The Magic of Healing

Psychotherapy is one of those things we've tried to dissect and analyze, looking for the secret elixir that makes it work. Outcome research has studied client factors, therapist factors, and how well different therapeutic modalities work. One of the most important elements is the mental health of the practitioner and the relationship between client and therapist. It's like what kind of growing solution you plant a seed in. When that is working, then healing seems to happen quite organically. It is the nature of life to move to a higher order of functioning, given the right conditions.

Although I am focusing on psychotherapy here, this principle is not limited to therapy. I can also reflect on my healing journey with my naturopath over the last several years and how the body slowly builds higher and higher levels of health given the right support.

Often we don't notice the incremental growth that is going on under the surface until we suddenly find ourselves functioning from a higher level of health and stability. I've seen this many times in recent weeks with clients when problems we haven't specifically worked on seem to resolve on their own or a stubborn pattern suddenly yields and something new is born. I've seen it when hardship that would otherwise have led to collapse now ends up strengthening the person.

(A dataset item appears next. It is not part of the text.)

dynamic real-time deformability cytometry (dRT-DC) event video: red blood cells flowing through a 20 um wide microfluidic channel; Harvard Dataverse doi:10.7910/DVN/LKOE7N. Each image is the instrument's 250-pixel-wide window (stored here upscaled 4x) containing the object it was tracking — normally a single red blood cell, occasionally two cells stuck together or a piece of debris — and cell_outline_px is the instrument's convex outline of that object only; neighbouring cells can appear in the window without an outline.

Most of my work with clients is "depth work," and I find an essential element of that growing solution is a kind of attunement and love. When we really know someone is with us it provides a lot of support. The holes in our bucket slowly get filled, and our capacity grows exponentially. What was earlier unimaginable shows up. It may be a new level of creativity or capacity to forgive or to love. Or simply the ability to go through a crisis and not dissociate.

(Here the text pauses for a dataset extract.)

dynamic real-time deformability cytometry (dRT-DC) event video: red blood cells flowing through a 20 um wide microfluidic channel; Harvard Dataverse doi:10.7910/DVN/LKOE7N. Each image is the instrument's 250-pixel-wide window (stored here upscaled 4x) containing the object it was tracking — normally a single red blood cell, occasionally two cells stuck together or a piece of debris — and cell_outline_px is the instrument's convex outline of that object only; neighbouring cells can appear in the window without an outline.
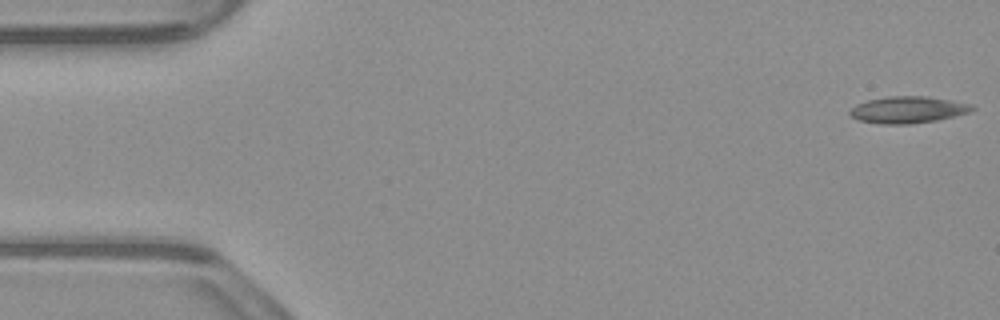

In the therapy chapter of The Emotionally Absent Mother, I examine how providing what was missing in our original growing solution can help now.

This bonding [with the therapist] (which I reinforced internally) resulted, over time, in reorganizing my entire experience of myself and of life. It provided me the chance to experience the essential ingredients I had missed, which allowed my development to move ahead by leaps and bounds. Speaking about it later, I said the most important element in that therapy had been the fact that in a very tangible and real way I felt loved.

Seems like a pretty important nutrient!

There are always new techniques introduced in the therapy field, and therapists flock to seminars to find the latest magic bullet. Yet I don't think the magic comes from the techniques. The magic is simply the innate tendency to progress to a higher level of functioning given the right conditions. That's magic enough for me.